BEGIN

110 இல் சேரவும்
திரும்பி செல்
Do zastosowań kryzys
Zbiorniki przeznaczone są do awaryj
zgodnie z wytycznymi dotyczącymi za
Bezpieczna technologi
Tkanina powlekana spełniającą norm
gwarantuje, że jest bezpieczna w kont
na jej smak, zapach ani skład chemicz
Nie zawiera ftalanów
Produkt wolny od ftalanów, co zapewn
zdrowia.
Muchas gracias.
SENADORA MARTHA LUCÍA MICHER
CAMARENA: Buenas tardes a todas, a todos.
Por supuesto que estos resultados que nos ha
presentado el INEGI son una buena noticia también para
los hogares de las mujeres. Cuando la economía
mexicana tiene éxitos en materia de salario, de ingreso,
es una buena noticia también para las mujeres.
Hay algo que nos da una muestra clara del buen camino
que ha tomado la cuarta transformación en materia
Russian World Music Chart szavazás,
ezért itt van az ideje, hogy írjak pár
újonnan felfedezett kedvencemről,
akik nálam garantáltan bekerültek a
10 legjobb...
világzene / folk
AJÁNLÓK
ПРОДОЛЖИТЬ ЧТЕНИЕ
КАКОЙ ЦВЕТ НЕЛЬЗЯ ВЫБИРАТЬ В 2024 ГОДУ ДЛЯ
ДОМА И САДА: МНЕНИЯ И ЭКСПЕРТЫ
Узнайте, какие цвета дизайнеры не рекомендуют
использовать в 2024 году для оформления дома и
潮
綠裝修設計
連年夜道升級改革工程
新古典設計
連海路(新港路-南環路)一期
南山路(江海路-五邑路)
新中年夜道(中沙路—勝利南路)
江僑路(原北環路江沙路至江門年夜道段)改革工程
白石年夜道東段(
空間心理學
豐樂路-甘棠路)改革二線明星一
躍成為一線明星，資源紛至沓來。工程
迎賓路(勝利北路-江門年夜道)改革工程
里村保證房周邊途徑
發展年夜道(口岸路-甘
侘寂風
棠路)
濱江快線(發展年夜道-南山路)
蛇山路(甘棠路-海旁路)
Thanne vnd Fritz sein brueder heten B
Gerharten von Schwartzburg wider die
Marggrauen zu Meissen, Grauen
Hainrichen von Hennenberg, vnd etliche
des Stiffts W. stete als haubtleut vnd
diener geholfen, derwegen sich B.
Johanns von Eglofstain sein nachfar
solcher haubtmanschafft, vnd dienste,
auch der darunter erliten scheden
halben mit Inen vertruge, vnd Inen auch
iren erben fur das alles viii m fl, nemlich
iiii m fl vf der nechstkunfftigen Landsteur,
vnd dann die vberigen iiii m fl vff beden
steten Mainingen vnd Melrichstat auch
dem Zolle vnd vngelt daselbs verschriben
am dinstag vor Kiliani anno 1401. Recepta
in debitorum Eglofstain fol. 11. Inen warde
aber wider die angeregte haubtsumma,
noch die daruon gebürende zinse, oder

END

» Task to carry out
Output, exactly and in full, the lines from the start of the entries above through the line that contains "Nie zawiera ftalanów".

» Response to this exercise
110 இல் சேரவும்
திரும்பி செல்
Do zastosowań kryzys
Zbiorniki przeznaczone są do awaryj
zgodnie z wytycznymi dotyczącymi za
Bezpieczna technologi
Tkanina powlekana spełniającą norm
gwarantuje, że jest bezpieczna w kont
na jej smak, zapach ani skład chemicz
Nie zawiera ftalanów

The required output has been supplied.